When The Legend of Korra ended, fans reveled in the finally confirmed romance between the titular character and her best friend Asami. Naturally, such a shippable romance deserves a followup, which Dark Horse Comics delivers in The Legend of Korra: Turf Wars. Featuring writers and artists from the original hit Nickelodeon show, Turf Wars picks right up where the animated series left off. A beautiful mesh of the show's distinctive style and comic book brilliance, Turf Wars translates well into the graphic novel medium, as engaging in-hand as it feels onscreen.
Even more exciting, the series delves into the nature of Korra and Asami's burgeoning relationship, exploring LGBTQ themes not often tackled by a comic book, much less a former children's show. Overall, this graphic novel looks looks like it will bend as many preconceptions as it will fire, water, earth, and air.
Korra And Asami Spend Their Honeymoon In The Spirit World
If you remember, The Legend of Korra ends with the avatar and Asami deciding to begin their lives together as a couple, and they enter the spirit world hand-in-hand to take their much deserved vacation. While among the world of spirits, they swim with schools of fish, embrace under magic waterfalls, and even ride a freaking phoenix. Keep your photos from Maui to yourself.

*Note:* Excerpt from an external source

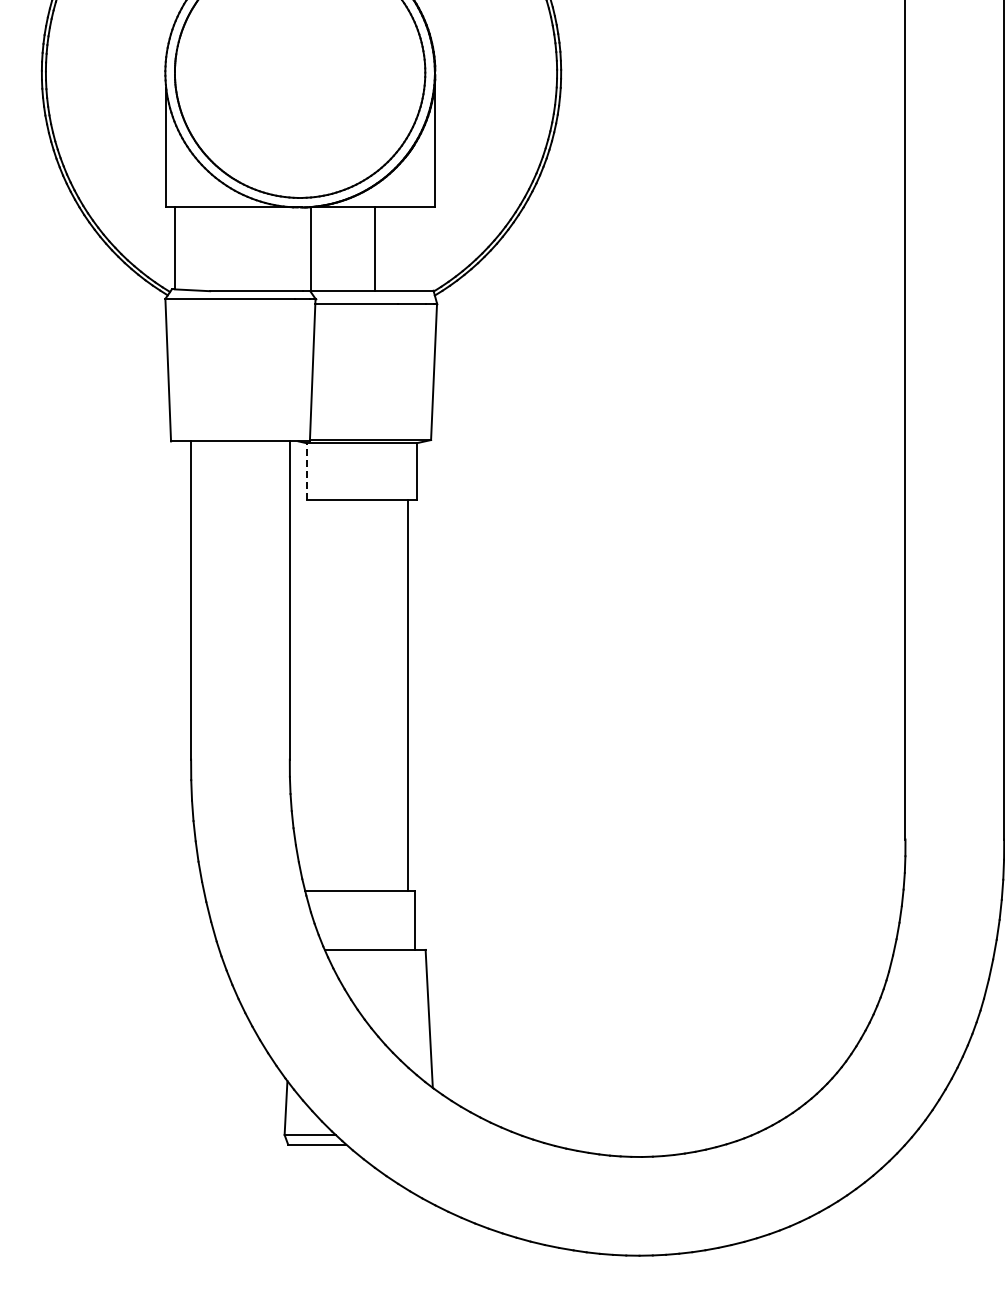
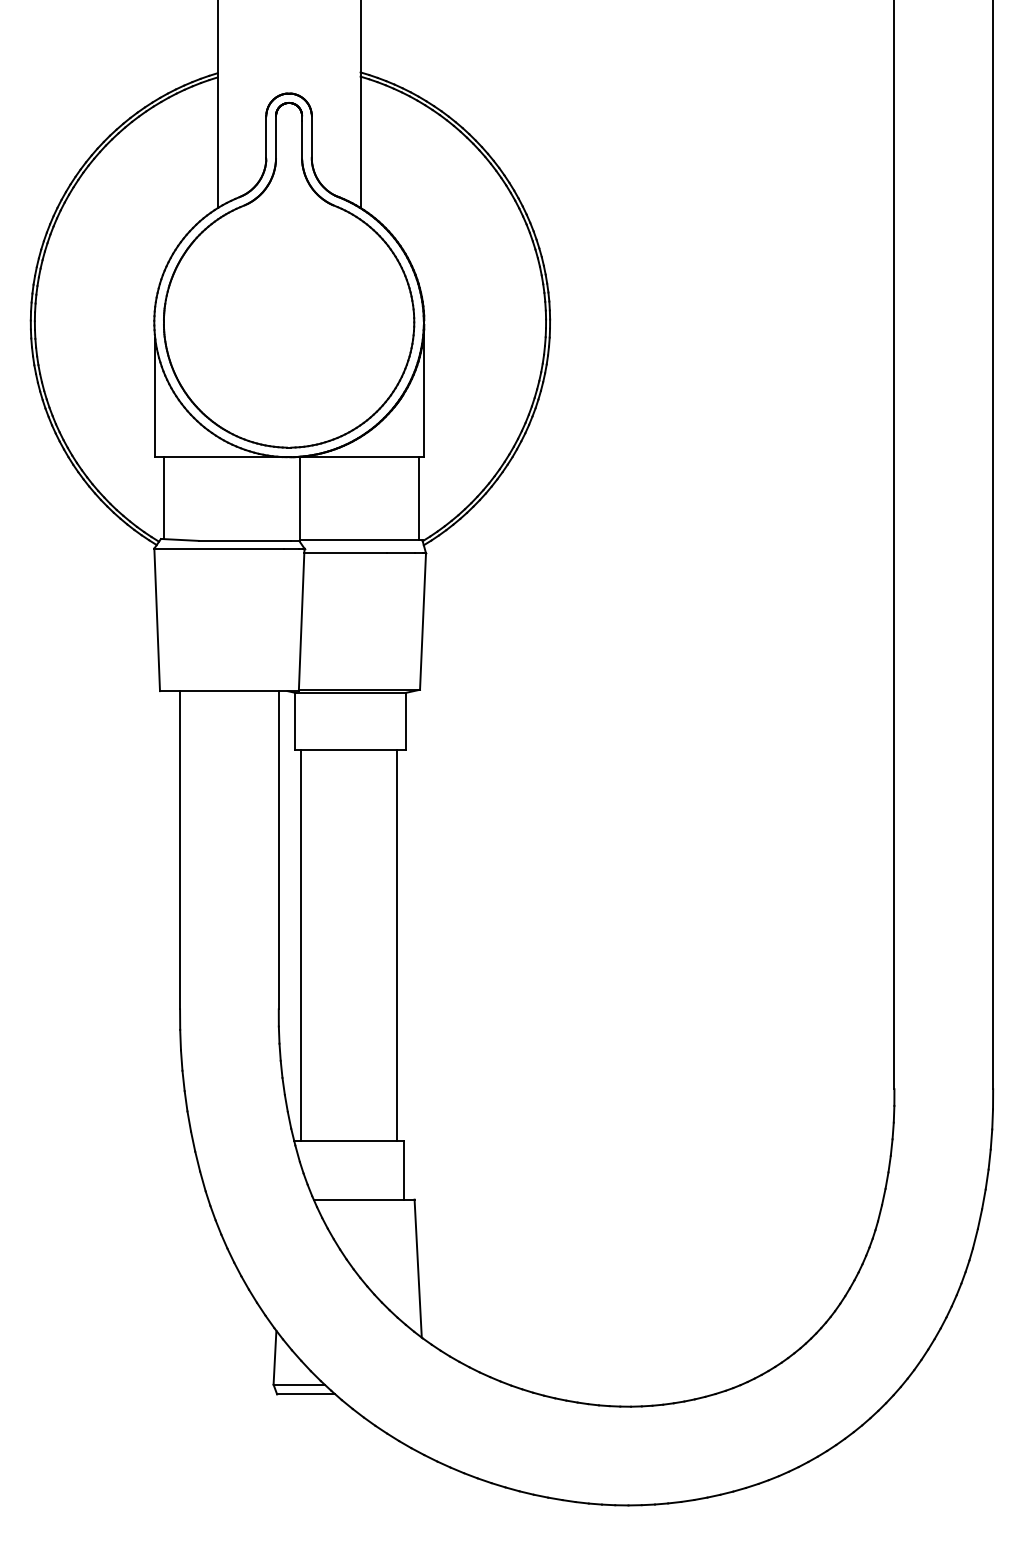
line: (375, 248) -> (419, 498), moved
line: (306, 471) -> (295, 721), dashed -> solid
line: (311, 695) -> (300, 945), added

More Characters Are Also Revealed To Be Queer
Though Korra and Asami are the first queer characters the viewer is made aware of, Turf Wars reveals other characters from both Avatar and The Legend of Korra who happen to be queer as well. Avatar Kyoshi, who came before Avatar Roku, was bisexual, while Avatar Aang's daughter, Kya, shares her coming-out story to the new couple. By writing in these characters as something other than queer, the writers highlight that the relationship between Korra and Asami is not entirely unorthodox in the Avatar world.
The Comic's LGBTQ Topics Are Part Of The Storyline Itself
Though turmoil and a new villain arrive in the vacuum left by Kuvira's defeat, they remain only part of Turf Wars's plotline. Korra coming out to her parents serves as its own plot point equally as compelling as the new antagonist, perhaps even more so because it adds dimension to Avatar's already complex and compelling world. Readers learn that while more-or-less accepted the Water Tribe, queerness is considered a private matter. Meanwhile, it encounters hostility in both the Earth and Fire Nations, only truly embraced by the long-gone Air Nomads of old. These types of struggles are ones that resound with young comic book readers, especially those who find themselves coming to terms with their sexuality.